**WHAT IS BEING ASKED**
Copy out the entire forum thread below about ngsolve.ngscuda.UnifiedVector without changing a single character.

**TEXT SECTION**
Problems with ngsolve.ngscuda.UnifiedVector

Hi everyone,

I compiled the latest version of ngsolve with cuda support
and tried to perform some simple calculations using
UnifiedVectors (see the screenshot below).
I start with a numpy array and use it to generate a corresponding
UnifiedVector. This correctly allocates memory on the GPU.
Then I define u2 = u + u followed by u2e = u2.Evaluate(), which
also allocates some memory on the GPU.
The next step is u2e.UpdateHost() to copy the result from GPU
to CPU. But when I print u2e, all components are 0.
Any idea what Iā€™m doing wrong?
Regards,

Martin.

Hi Martin,

I can only tell you that your script is working on my side.
How about other tests, for example

u *= 2
print (u)

Are you sure you compiled including device cap 7.5 ?
Are you able to do some debugging in the C++ code ?

Joachim

Hi Joachim,

thank you very much for your reply.
Explicitly setting the Compute Capability did the job.
By the way:

u *= 2 

was also working without CC set.
Regards,

Martin.

Dear Joachim, dear Martin,

I was wondering whether or not using GPU is faster with the complex number. I followed the first example in this tutorial. Only add complex=True to fes = H1(mesh, order=2, dirichlet=".*"). The time using GPU is even higher. I install NGSolve using pip (version 6.2.2305).
Note: without adding complex=True. Using GPU is faster.
Thank you so much in advance.

Best regards,
Vien

Hi Vien,

I ran the tutorial problem using ngsolve 6.2.2307 and

fes = H1(mesh, order=2, dirichlet=".*", complex=True)

Data entries
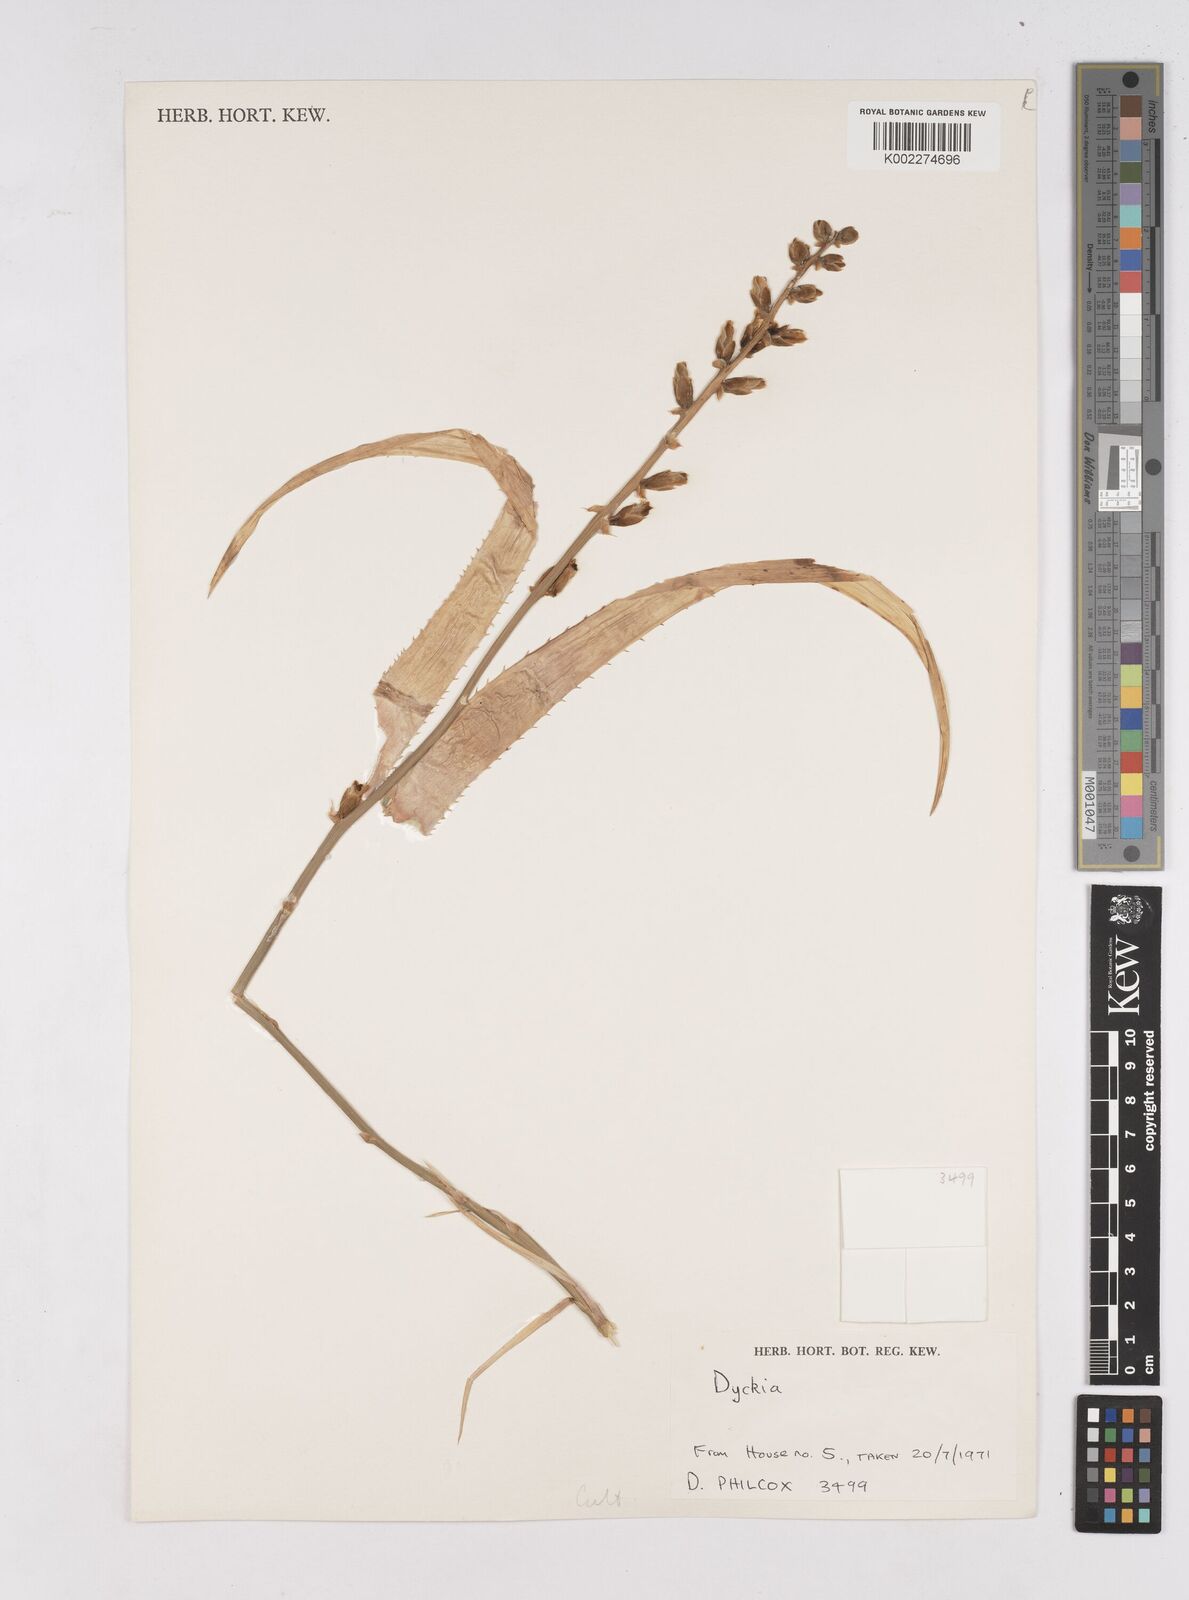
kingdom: Plantae
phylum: Tracheophyta
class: Liliopsida
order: Poales
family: Bromeliaceae
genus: Dyckia
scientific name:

**RESULT OF THIS TASK**
Problems with ngsolve.ngscuda.UnifiedVector

Hi everyone,

I compiled the latest version of ngsolve with cuda support
and tried to perform some simple calculations using
UnifiedVectors (see the screenshot below).
I start with a numpy array and use it to generate a corresponding
UnifiedVector. This correctly allocates memory on the GPU.
Then I define u2 = u + u followed by u2e = u2.Evaluate(), which
also allocates some memory on the GPU.
The next step is u2e.UpdateHost() to copy the result from GPU
to CPU. But when I print u2e, all components are 0.
Any idea what Iā€™m doing wrong?
Regards,

Martin.

Hi Martin,

I can only tell you that your script is working on my side.
How about other tests, for example

u *= 2
print (u)

Are you sure you compiled including device cap 7.5 ?
Are you able to do some debugging in the C++ code ?

Joachim

Hi Joachim,

thank you very much for your reply.
Explicitly setting the Compute Capability did the job.
By the way:

u *= 2 

was also working without CC set.
Regards,

Martin.

Dear Joachim, dear Martin,

I was wondering whether or not using GPU is faster with the complex number. I followed the first example in this tutorial. Only add complex=True to fes = H1(mesh, order=2, dirichlet=".*"). The time using GPU is even higher. I install NGSolve using pip (version 6.2.2305).
Note: without adding complex=True. Using GPU is faster.
Thank you so much in advance.

Best regards,
Vien

Hi Vien,

I ran the tutorial problem using ngsolve 6.2.2307 and

fes = H1(mesh, order=2, dirichlet=".*", complex=True)